┌────────

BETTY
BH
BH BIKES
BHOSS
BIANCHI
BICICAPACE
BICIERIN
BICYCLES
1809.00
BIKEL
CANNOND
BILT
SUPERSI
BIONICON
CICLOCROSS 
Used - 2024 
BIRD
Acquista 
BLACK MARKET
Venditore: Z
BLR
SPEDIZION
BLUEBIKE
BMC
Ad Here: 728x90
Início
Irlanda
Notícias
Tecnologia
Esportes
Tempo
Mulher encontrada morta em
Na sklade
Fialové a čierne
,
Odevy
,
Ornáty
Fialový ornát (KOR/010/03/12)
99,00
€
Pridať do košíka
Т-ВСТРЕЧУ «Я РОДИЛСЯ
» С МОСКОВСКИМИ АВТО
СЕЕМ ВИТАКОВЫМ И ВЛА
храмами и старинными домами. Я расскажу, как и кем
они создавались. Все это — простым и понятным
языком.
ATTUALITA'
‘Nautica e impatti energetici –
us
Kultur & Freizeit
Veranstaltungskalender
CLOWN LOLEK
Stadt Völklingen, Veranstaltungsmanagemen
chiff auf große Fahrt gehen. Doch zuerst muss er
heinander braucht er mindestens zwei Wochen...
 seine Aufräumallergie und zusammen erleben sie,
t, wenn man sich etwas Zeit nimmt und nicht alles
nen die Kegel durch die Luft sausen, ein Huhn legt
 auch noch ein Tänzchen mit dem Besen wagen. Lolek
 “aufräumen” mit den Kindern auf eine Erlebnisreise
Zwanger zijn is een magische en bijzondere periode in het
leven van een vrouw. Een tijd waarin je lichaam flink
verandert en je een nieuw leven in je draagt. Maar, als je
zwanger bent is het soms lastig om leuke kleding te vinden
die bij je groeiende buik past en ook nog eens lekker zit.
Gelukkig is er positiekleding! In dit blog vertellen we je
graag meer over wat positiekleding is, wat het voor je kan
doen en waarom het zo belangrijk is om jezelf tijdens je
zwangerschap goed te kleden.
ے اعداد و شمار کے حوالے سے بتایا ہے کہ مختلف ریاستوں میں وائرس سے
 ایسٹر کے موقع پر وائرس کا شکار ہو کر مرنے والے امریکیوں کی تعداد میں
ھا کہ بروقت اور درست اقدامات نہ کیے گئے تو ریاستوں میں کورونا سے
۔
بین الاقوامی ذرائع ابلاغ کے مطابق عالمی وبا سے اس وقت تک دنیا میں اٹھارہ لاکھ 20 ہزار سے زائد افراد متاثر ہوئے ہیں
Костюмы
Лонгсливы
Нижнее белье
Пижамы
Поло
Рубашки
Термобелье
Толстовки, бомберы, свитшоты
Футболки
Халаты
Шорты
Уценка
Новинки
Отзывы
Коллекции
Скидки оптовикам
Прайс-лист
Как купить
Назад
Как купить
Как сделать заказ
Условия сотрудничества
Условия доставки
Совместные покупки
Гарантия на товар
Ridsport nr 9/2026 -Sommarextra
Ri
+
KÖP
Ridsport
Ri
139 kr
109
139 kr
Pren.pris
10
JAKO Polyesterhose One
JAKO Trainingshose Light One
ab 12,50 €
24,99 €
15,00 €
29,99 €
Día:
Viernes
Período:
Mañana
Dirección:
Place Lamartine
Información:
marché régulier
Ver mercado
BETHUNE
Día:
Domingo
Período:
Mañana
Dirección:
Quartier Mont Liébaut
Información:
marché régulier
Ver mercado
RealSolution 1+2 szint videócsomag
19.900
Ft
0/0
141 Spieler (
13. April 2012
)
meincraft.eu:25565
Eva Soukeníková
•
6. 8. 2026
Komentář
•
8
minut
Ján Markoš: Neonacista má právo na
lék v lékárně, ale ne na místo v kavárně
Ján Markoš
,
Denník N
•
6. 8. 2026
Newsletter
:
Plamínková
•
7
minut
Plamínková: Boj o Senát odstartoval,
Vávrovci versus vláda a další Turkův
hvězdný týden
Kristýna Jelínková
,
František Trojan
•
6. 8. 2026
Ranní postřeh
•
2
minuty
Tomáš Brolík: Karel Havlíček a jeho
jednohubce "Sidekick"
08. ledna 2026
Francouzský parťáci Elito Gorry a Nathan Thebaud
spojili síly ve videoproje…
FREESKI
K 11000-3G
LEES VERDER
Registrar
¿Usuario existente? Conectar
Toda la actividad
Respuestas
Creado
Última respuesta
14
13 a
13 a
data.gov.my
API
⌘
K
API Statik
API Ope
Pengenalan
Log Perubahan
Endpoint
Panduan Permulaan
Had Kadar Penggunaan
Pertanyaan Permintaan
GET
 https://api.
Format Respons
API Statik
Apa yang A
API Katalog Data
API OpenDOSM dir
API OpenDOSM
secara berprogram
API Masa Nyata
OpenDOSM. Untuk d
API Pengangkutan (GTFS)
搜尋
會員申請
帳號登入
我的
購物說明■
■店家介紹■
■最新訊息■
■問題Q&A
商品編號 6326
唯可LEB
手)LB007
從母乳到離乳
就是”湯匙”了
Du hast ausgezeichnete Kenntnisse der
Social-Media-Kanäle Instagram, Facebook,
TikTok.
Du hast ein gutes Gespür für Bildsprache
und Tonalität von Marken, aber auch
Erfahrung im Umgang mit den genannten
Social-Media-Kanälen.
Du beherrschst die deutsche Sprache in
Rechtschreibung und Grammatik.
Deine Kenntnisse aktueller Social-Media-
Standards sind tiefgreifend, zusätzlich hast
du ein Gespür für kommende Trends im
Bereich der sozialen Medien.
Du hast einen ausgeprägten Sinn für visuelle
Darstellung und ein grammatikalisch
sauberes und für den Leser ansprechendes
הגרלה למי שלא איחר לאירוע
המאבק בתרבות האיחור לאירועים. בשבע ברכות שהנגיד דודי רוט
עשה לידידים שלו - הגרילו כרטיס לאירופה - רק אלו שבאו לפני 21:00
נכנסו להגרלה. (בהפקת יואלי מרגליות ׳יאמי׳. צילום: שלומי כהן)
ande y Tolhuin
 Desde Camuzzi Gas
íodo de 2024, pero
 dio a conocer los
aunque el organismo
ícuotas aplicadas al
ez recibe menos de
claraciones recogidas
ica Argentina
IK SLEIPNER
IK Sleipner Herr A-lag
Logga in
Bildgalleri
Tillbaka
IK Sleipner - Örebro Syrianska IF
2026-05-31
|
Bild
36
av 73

└────────

What this task involves. Locate every line in the records above that contains the word "leven", and copy each of those lines.

Solution for this problem.
leven van een vrouw. Een tijd waarin je lichaam flink
verandert en je een nieuw leven in je draagt. Maar, als je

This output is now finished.